## Work to be completed
Copy the material word for word, starting at the line that contains "Saksı Sokak No:8/A Pangaltı Şişli İstanbul" and continuing through the last line of the material.

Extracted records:
---
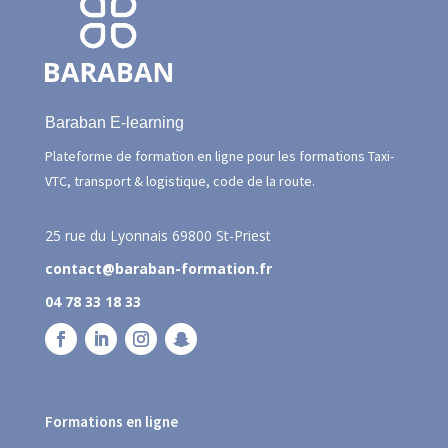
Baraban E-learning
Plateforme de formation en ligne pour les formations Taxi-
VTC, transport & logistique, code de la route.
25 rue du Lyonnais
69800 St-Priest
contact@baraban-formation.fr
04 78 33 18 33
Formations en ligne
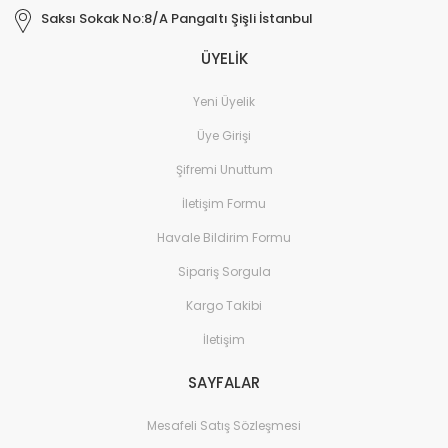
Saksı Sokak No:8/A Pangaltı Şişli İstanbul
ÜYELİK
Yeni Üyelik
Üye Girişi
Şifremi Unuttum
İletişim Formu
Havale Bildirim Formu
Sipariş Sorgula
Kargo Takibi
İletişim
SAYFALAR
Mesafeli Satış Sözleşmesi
---
## Result below
Saksı Sokak No:8/A Pangaltı Şişli İstanbul
ÜYELİK
Yeni Üyelik
Üye Girişi
Şifremi Unuttum
İletişim Formu
Havale Bildirim Formu
Sipariş Sorgula
Kargo Takibi
İletişim
SAYFALAR
Mesafeli Satış Sözleşmesi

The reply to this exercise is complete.